Frank Gehry
Frank O. Gehry's designs for museums have made him one of the preeminent architects of the twentieth century. His first museum, the Cabrillo Marine Museum in San Pedro, California, opened in 1979. The Frederick R. Weisman Art Museum at the University of Minnesota, which opened in 1993, was the first art museum Gehry designed from the ground up. Before the Weisman he had designed an art gallery in Santa Monica that was part of a shopping center. He had also renovated some warehouses as the "Temporary Contemporary," for the Museum of Contemporary Art (MOCA) in Los Angeles. That space is now called the Geffen Contemporary. A Gehry-designed museum in Germany for the Vitra Furniture Company opened in 1989.
The Guggenheim Museum in Bilbao, Spain, which opened in 1997, gained worldwide fame for Gehry and for the city of Bilbao. The museum transformed Bilbao from a little-known, declining industrial city to a thriving inter- national tourist destination. New museums and other cultural organizations in small and large cities, rural and urban, are being built in the hopes that they will emulate the so-called "Bilbao effect" — nothing less than the economic revitalization of a city.
Gehry's designs for museums reflect and facilitate the complicated roles that museums play in the world today. Museums are no longer simply places for the safekeeping of rare, historically important, or beautiful objects that they usually were a century ago. Today it is not enough for museums to simply provide a quiet place where well-educated, well-to-do visitors may come to contemplate beautiful or important objects. Museums are educational institutions, community centers, and tourist attractions. They operate businesses, such as stores and cafes, integrate new immigrants, and revitalize neighborhoods and cities.
Frank O. Gehry was born in 1929 in Toronto, Canada. He moved to Los Angeles with his family when he was a teenager. Gehry was educated at the University of Southern California, Los Angeles, and at Harvard University. He opened his own firm in Los Angeles in 1962. Gehry is well known as a sculptor and artist as well as an architect. He created the giant glass fish at the Minneapolis Sculpture Garden and the sculptural Formica fish lamp on view in the Weisman's Dolly Fiterman Riverview Gallery. He won the architecture world's equivalent of the Nobel Prize, the Pritzker Prize, in 1989 and the American Institute of Architect's Gold Medal in 1999.

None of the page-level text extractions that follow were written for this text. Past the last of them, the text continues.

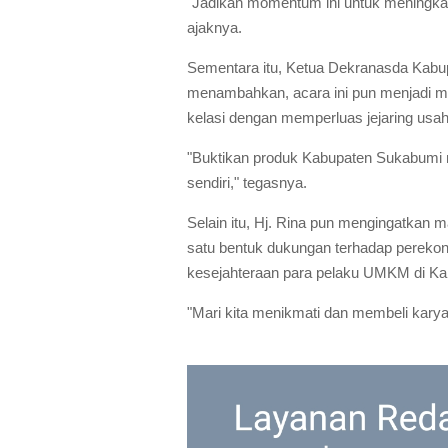
"Jadikan momentum ini untuk meningkat
ajaknya.
Sementara itu, Ketua Dekranasda Kabu
menambahkan, acara ini pun menjadi 
kelasi dengan memperluas jejaring usa
"Buktikan produk Kabupaten Sukabumi 
sendiri," tegasnya.
Selain itu, Hj. Rina pun mengingatkan
satu bentuk dukungan terhadap perek
kesejahteraan para pelaku UMKM di K
"Mari kita menikmati dan membeli kary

This exhibition is one of the programs the Weisman is organizing to celebrate its tenth anniversary in its Gehry-designed facility. The exhibit presents four Gehry-designed museums and six museum projects that are in various stages of design or construction. The built projects include:
- Vitra Design Museum, Weil am Rhein, Germany, opened 1989
- Frederick R. Weisman Art Museum at the University of Minnesota, Minneapolis, opened 1993
- Guggenheim Museum Bilbao, Bilbao, Spain, opened 1997
- Experience Music Project, Seattle, Washington, opened 2000
The projects in the exhibit that are not yet completed are:
- The Ohr-O'Keefe Museums, Biloxi, Mississippi; design began 1999, construction 2003, completion 2005
- Corcoran Gallery of Art, Washington, D.C.; won design competition 1998
- Solomon R. Guggenheim Museum, Lower Manhattan Project, New York City; design began 1998; project has been cancelled
- MARTa Herford, Herford, Germany; design began 1998, construction 2001, completion 2004
- Jerusalem Museum of Tolerance—Center for Human Dignity — A project of the Simon Wiesenthal Center, Jerusalem; design began 2000; completion expected 2006-07
- Puente de Vida — Panama Museum of Biodiversity, Panama City, Panama; design began 1999; construction 2003; completion 2006
The show will not only feature photographs, models, installations, and 3D video of Gehry's architecture focusing on museum spaces but also examples of his sculpture and furniture. It emphasises both the function of Gehry's sculptural exteriors, which set the tone for the artistic and historical experience within along with his equally groundbreaking interiors, which can be regarded as works of art in themselves. There are four main sections in the exhibition—Contexts for Museums, Complex Exteriors, Galleries with Character, and Technology.
Other exhibition-related activities include panel discussions, public tours, a film series, classes for adults and children on architecture and gallery space, and disability workshops.